Recommended reading.

Quote of the day

"In all affairs it’s a healthy thing now and then to hang a question mark on the things you have long taken for granted. Many people would sooner die than think. In fact, they do."

-- Bertrand Russell

Recon and site casing

Ten meters away from the main entrance, there was a big metal box with wires going into it. The door to the container had a simple lock and we figured, well, that was the way into it.
At this point we had done the day and night time recon, and we were familiar with the patterns of life and atmospherics of the place. The container, at this time of the night, was not monitored, and there were no lights near it. We could remain fairly undetected while we picked the lock.

It took JS about a minute to get the lock open. Once the door began to move, we entered the container with ease. Inside there was an arrangement of control boxes, monitors and computers that provided the status of the main UPS (uninterrupted power supply) and controlled their work. We were now inside one of the 2 big UPS's for this complex, and after doing our recon, we found this to be one of the biggest vulnerable points. We could now work quietly and hidden, and gain access to the customer's network via their remote access to UPS.

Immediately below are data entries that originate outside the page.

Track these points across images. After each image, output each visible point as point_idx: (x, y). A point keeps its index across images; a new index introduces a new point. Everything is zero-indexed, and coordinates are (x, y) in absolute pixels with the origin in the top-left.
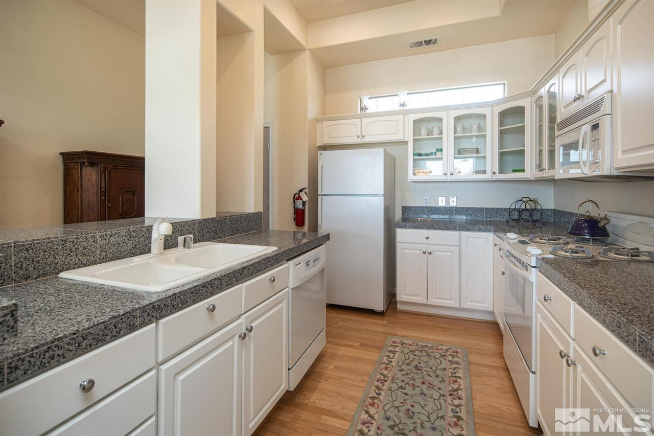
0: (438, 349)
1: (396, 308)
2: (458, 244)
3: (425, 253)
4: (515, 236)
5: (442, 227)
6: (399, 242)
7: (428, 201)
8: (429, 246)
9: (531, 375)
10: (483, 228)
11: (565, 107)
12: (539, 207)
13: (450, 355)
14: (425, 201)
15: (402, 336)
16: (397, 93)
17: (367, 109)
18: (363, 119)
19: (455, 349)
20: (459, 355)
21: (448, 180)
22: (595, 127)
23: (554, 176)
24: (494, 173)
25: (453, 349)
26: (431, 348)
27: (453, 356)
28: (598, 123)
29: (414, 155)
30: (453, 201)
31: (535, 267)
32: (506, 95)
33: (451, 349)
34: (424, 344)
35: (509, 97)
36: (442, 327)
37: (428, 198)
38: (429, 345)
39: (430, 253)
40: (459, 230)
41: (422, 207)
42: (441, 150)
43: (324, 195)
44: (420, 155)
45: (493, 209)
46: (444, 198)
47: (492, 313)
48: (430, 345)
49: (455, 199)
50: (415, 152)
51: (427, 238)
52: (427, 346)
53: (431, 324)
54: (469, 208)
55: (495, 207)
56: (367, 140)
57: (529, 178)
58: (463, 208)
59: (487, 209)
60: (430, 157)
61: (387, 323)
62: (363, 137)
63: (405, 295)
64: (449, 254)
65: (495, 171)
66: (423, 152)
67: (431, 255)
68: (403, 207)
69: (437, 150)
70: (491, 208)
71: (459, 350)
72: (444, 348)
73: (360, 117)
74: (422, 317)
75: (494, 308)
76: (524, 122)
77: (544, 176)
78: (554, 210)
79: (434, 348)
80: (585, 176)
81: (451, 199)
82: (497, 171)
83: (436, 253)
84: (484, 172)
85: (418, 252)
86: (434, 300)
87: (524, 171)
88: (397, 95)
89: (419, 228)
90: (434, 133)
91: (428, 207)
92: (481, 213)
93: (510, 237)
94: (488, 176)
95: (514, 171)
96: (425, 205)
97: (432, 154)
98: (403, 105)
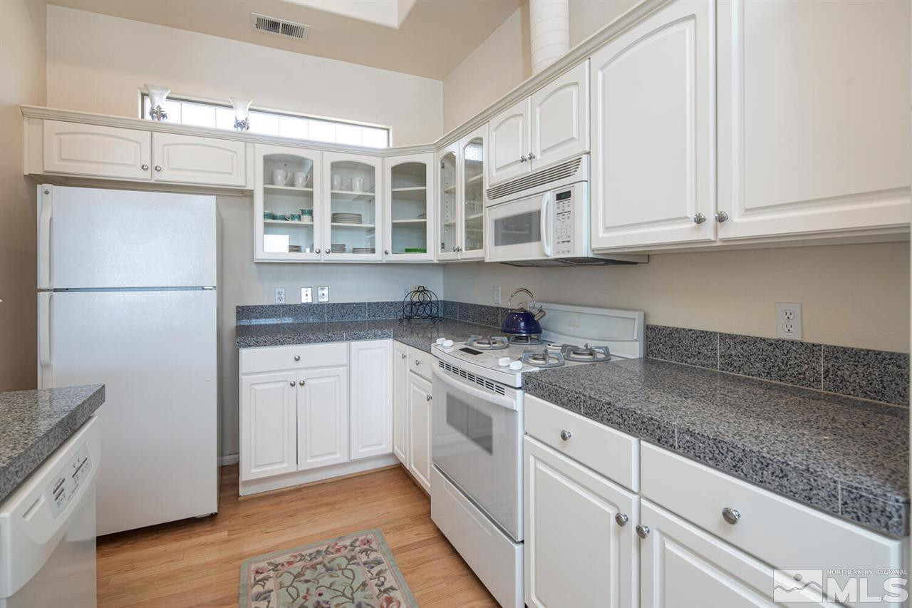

This was possible due to the recon we performed for 10 days. Like we've mentioned many times, a good recon will likely mean the success of the project. Spend time learning your customer, understanding their environment, their industry, the key players in this industry and how they affect your customer. Understand the technology they use. And most importantly, understand their people. Their mindset and motivations.
Comb the internet for information, spend time observing and collect. Connect the dots.

After a couple of hours inside the UPS container, and given that we knew the software that was running on the servers there, we were able to gain SYSTEM access, and prepare a few pieces of malware that would be spread throughout the network and allow us to gain further access. We exited, closed the door and slowly walked out to the perimeter fence, passing under a security camera that was pointing in the wrong direction, and out to the parking lot. A fast walk for about 200 meters and we were in the next building. A factory that was pretty empty at this time of the night.
We sat on our car, and as the sun was beginning to come up, we observed as the early riserr were arriving to work. We had Z and GY in the office waiting for any connection back during the day. So, our work was done. Now coffee.

The project was successful. The IT people run the usual test on their UPS and when they connected to the server inside the container, a little dropper installed a piece of malware on the IT engineer's computer. From that point onward, we managed to secure multiple access points to their network.
As the final note, and after securing the "OK" from the security director at this company, we shut down one of the UPS's and displayed on all server console screens a message saying: The Red Team was here - all your data are belong to us.

So, spend time doing recon. Spend time knowing the place. In some cases, recon goes hand in hand with site casing. It can help you find observation points (OP), exit routes, and create 2 or more escape plans. Spend time observing. Collect. Learn.

Getting in

So, here's the thing. Sometimes plans are necessary. The complexity of the project really can only be tackled by sitting down and creating a good plan. It's the only way to deal with all the moving parts.

Some others... Well, red team it. You go in, like you belong. You find the one thing that gives you access. You exploit that and you gain the needed foothold.

All you need is the right tools.

Right mindset + right tools + practice = Getting in.